## To be done
1. Reproduce the Willey House Stories excerpt from "Every house has" up to and including "across my face.", changing "cauldron" to "kettle".
2. Answer these questions about the Willey House Stories excerpt:
(a) Who is named as the owner of the Malcom Willey House?
(b) How many chapters make up this subseries?
(c) According to the verses, where is the cauldron?

Willey House Stories Part 22: Calling the Kettle Back—Chapter 1: The Kettle

Steve Sikora | Jan 6, 2023

Every house has stories to tell, particularly if the house was designed by Frank Lloyd Wright. Some stories are familiar. Some are even true. Some, true or not, have been lost to time, while others are yet to be told. Steve Sikora, owner of the Malcom Willey House, continues his exploration of the home and its influence on architecture and society.

In this seven-chapter subseries of the Willey House Stories, Steve reflects on Frank Lloyd Wright’s fireplaces, their purpose and meaning—and the search for one missing kettle. Subsequent chapters will follow over the next few weeks.

I dip my cup of soup from a gurgling
cracklin’ cauldron in some train yard.
My beard a rustling, cold towel, and
a dirty hat pulled down across my face.
Through cupped hands ‘round a tin can
I pretend to hold you to my breast and find.
that you’ve been waiting from the back roads
by the rivers of my memories
ever smilin’ ever gentle on my mind.

## Data
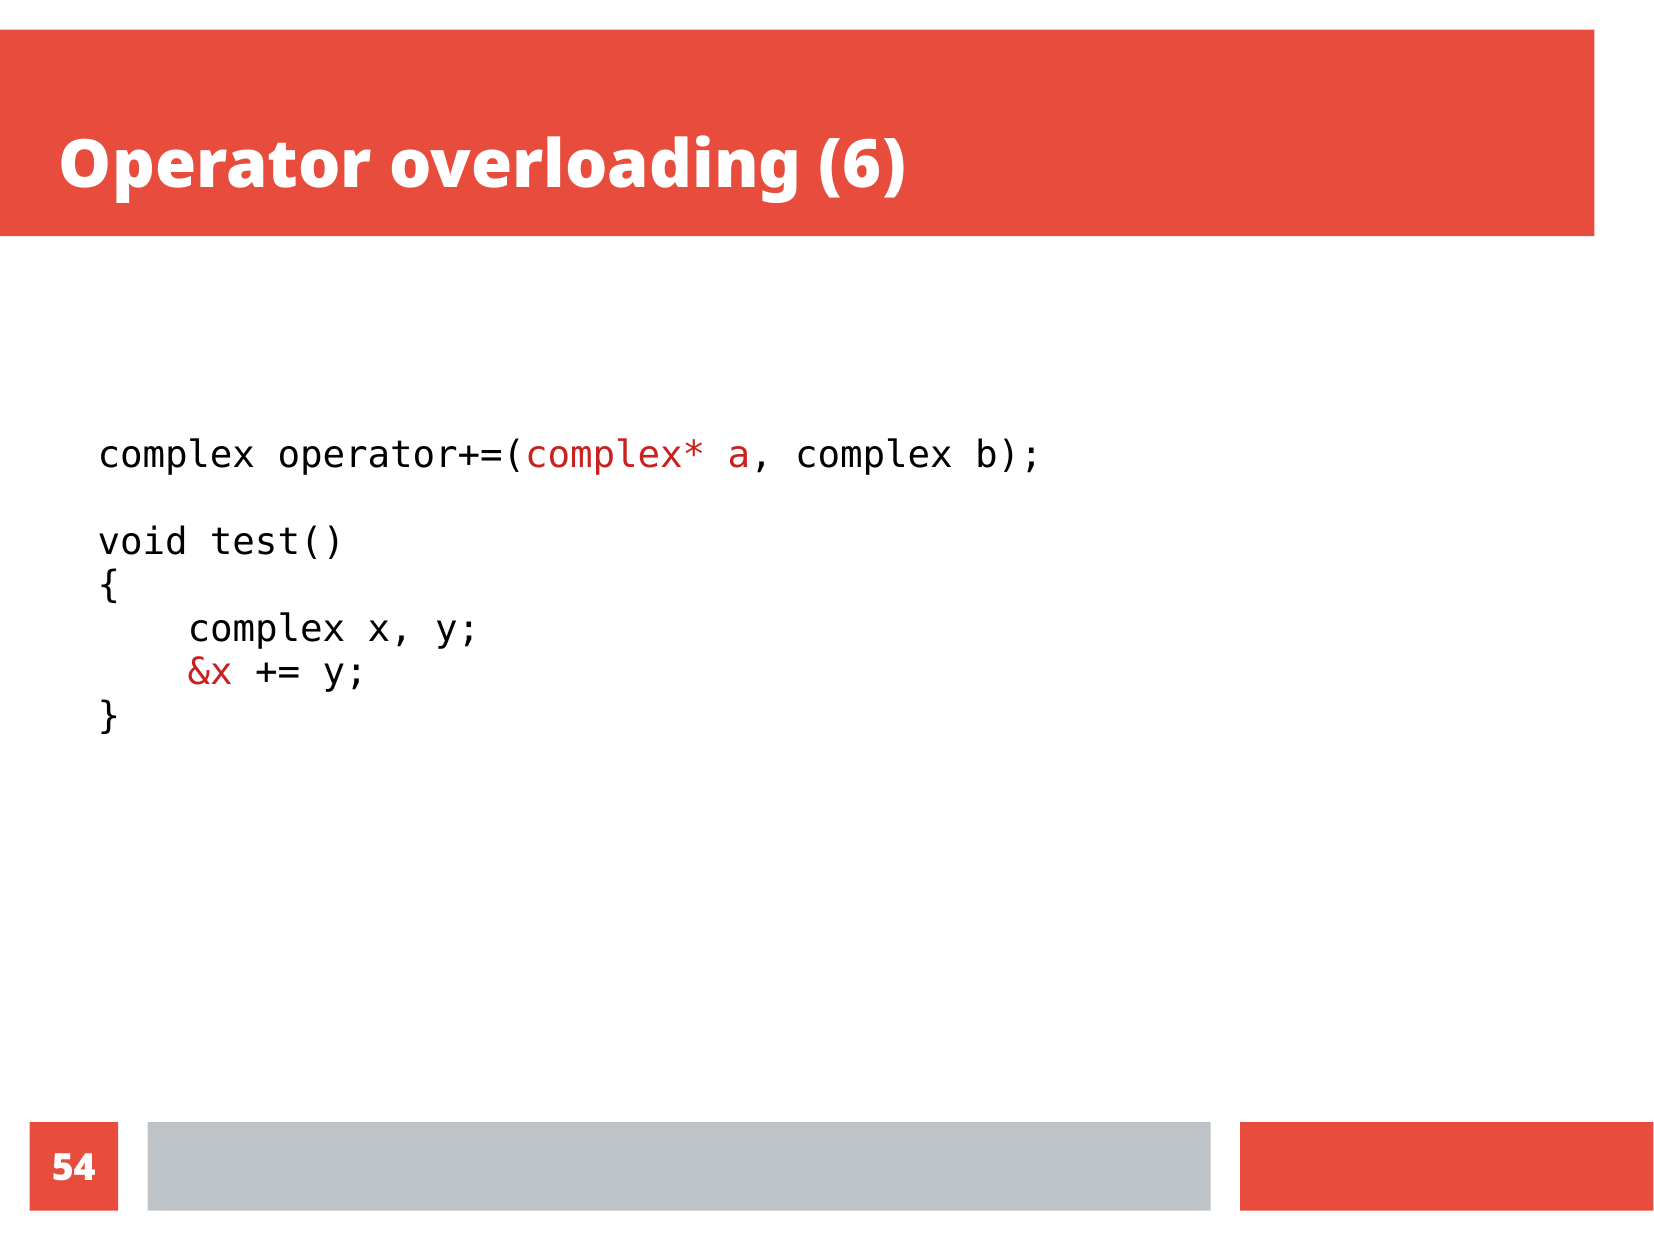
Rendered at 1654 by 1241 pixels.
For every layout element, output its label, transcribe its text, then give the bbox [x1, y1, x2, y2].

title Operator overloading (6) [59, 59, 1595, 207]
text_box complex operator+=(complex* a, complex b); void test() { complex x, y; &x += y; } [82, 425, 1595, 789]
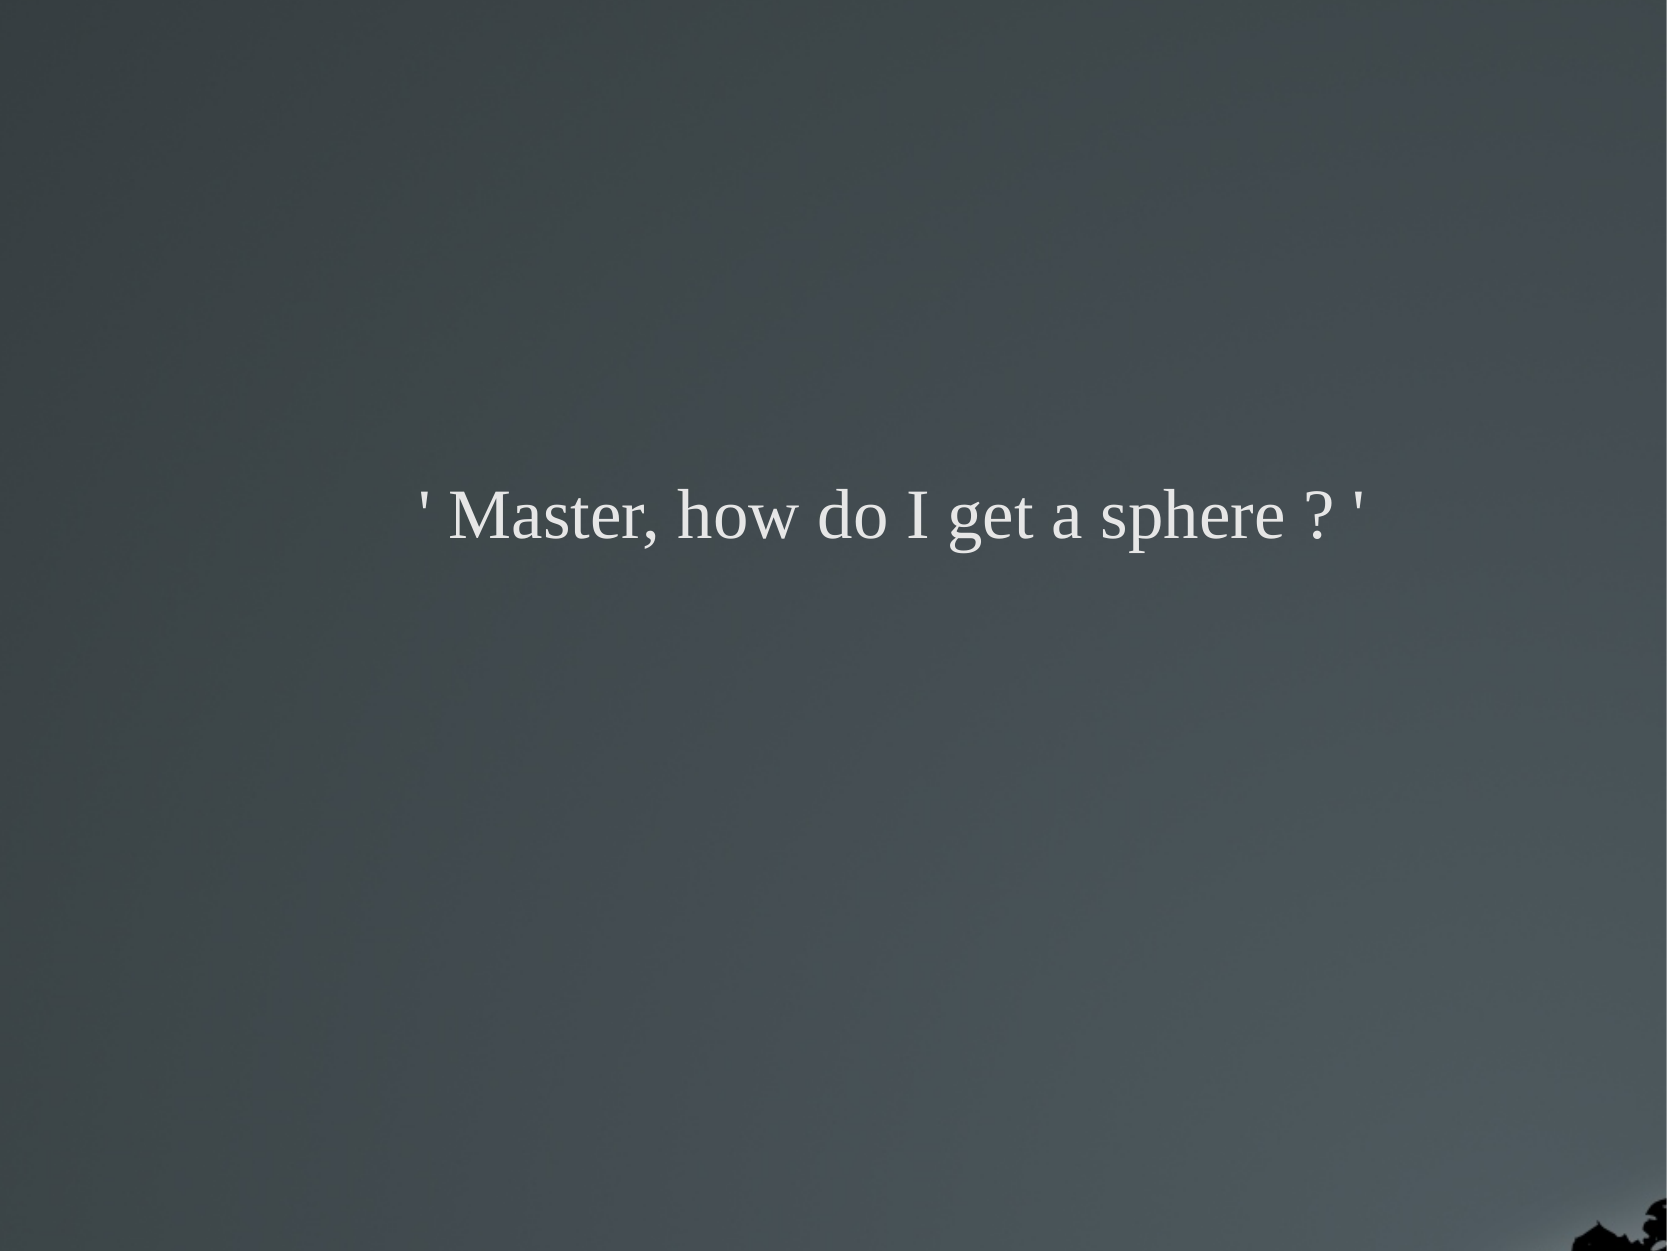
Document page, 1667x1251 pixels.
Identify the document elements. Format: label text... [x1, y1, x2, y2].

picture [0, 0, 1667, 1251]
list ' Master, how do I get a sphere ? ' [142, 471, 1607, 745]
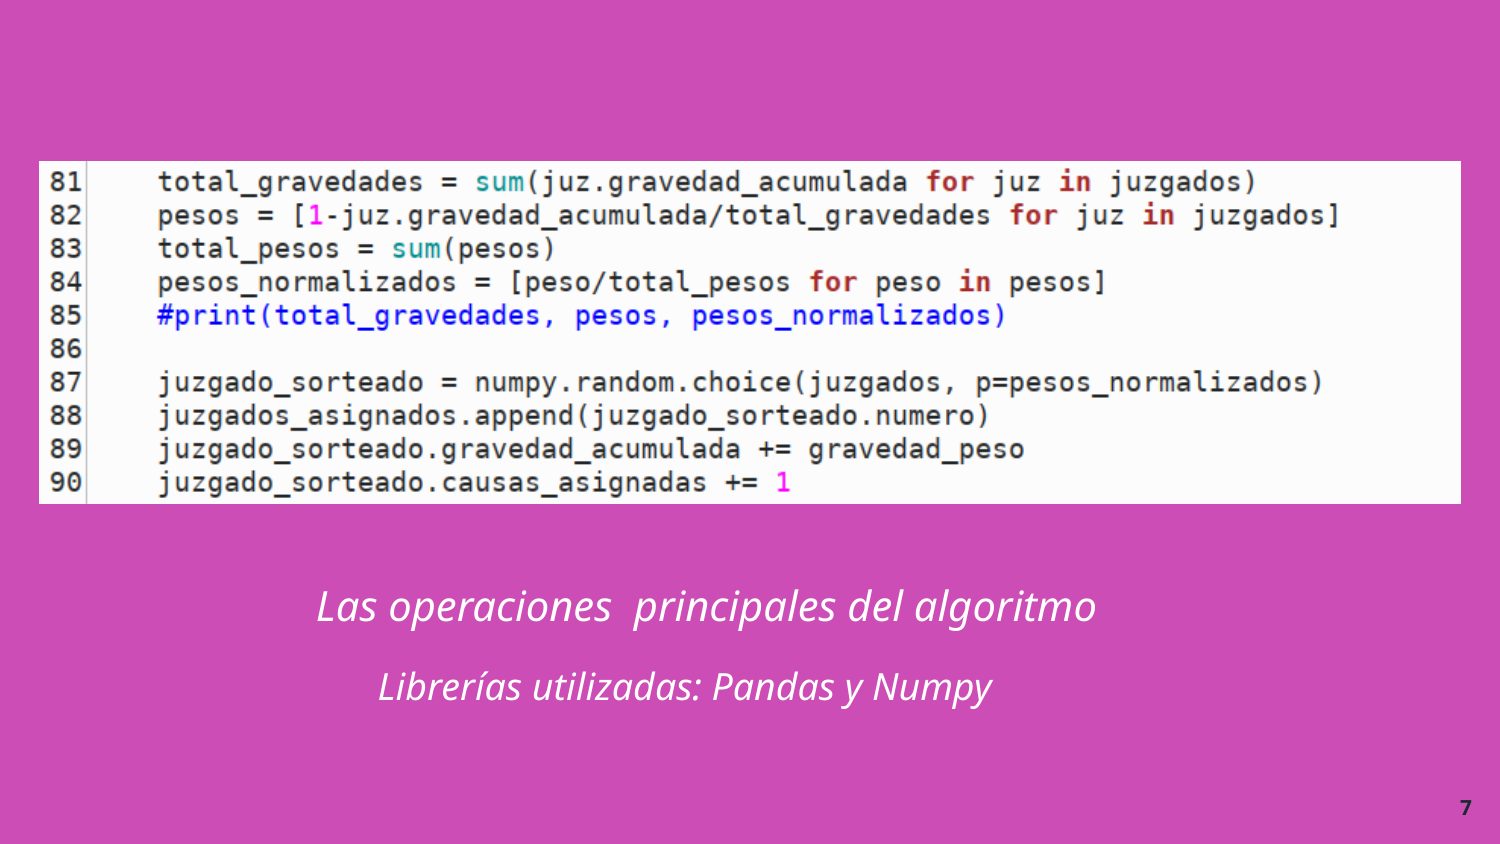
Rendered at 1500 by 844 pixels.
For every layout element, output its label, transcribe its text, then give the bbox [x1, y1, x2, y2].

## Written answers
1.
Every house has stories to tell, particularly if the house was designed by Frank Lloyd Wright. Some stories are familiar. Some are even true. Some, true or not, have been lost to time, while others are yet to be told. Steve Sikora, owner of the Malcom Willey House, continues his exploration of the home and its influence on architecture and society.

In this seven-chapter subseries of the Willey House Stories, Steve reflects on Frank Lloyd Wright’s fireplaces, their purpose and meaning—and the search for one missing kettle. Subsequent chapters will follow over the next few weeks.

I dip my cup of soup from a gurgling
cracklin’ kettle in some train yard.
My beard a rustling, cold towel, and
a dirty hat pulled down across my face.

2.
(a) Steve Sikora
(b) Seven
(c) In some train yard